What is required — Repeat exactly the lines of the entries below from the one with "Intel Labs China" through the one with "intro: RFBNet", both ends included, and nothing else.

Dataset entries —
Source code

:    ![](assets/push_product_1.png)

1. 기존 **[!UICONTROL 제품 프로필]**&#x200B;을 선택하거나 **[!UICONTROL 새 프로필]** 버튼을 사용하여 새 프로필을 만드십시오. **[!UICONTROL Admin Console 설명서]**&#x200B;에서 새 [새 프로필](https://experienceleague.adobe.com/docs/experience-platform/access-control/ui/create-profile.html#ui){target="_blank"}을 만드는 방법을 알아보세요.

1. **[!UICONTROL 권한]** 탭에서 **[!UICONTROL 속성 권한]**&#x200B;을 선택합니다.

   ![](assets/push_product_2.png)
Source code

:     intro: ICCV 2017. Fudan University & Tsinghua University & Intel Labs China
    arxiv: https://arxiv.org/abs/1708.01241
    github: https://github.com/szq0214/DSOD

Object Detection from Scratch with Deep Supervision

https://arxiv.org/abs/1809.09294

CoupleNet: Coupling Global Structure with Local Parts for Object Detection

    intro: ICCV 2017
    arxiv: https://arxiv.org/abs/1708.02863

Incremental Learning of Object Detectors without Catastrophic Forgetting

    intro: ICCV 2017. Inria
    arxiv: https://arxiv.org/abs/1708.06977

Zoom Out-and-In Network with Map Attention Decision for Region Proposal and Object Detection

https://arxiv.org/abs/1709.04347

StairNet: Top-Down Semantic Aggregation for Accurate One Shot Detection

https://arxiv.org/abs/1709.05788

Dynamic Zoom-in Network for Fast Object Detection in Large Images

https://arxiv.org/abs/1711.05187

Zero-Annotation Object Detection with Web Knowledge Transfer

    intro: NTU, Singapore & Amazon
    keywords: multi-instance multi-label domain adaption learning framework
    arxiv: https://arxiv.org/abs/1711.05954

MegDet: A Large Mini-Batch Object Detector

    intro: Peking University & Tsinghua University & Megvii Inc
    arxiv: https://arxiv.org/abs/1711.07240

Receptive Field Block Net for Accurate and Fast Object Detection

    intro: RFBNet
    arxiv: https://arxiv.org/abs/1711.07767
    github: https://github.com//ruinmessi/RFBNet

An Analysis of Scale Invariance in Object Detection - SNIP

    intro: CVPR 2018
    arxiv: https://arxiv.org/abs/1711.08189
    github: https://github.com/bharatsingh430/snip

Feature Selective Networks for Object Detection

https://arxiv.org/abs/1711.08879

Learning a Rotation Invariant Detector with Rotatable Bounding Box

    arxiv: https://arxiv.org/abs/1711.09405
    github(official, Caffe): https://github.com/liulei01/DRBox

The completed task —
:     intro: ICCV 2017. Fudan University & Tsinghua University & Intel Labs China
    arxiv: https://arxiv.org/abs/1708.01241
    github: https://github.com/szq0214/DSOD

Object Detection from Scratch with Deep Supervision

https://arxiv.org/abs/1809.09294

CoupleNet: Coupling Global Structure with Local Parts for Object Detection

    intro: ICCV 2017
    arxiv: https://arxiv.org/abs/1708.02863

Incremental Learning of Object Detectors without Catastrophic Forgetting

    intro: ICCV 2017. Inria
    arxiv: https://arxiv.org/abs/1708.06977

Zoom Out-and-In Network with Map Attention Decision for Region Proposal and Object Detection

https://arxiv.org/abs/1709.04347

StairNet: Top-Down Semantic Aggregation for Accurate One Shot Detection

https://arxiv.org/abs/1709.05788

Dynamic Zoom-in Network for Fast Object Detection in Large Images

https://arxiv.org/abs/1711.05187

Zero-Annotation Object Detection with Web Knowledge Transfer

    intro: NTU, Singapore & Amazon
    keywords: multi-instance multi-label domain adaption learning framework
    arxiv: https://arxiv.org/abs/1711.05954

MegDet: A Large Mini-Batch Object Detector

    intro: Peking University & Tsinghua University & Megvii Inc
    arxiv: https://arxiv.org/abs/1711.07240

Receptive Field Block Net for Accurate and Fast Object Detection

    intro: RFBNet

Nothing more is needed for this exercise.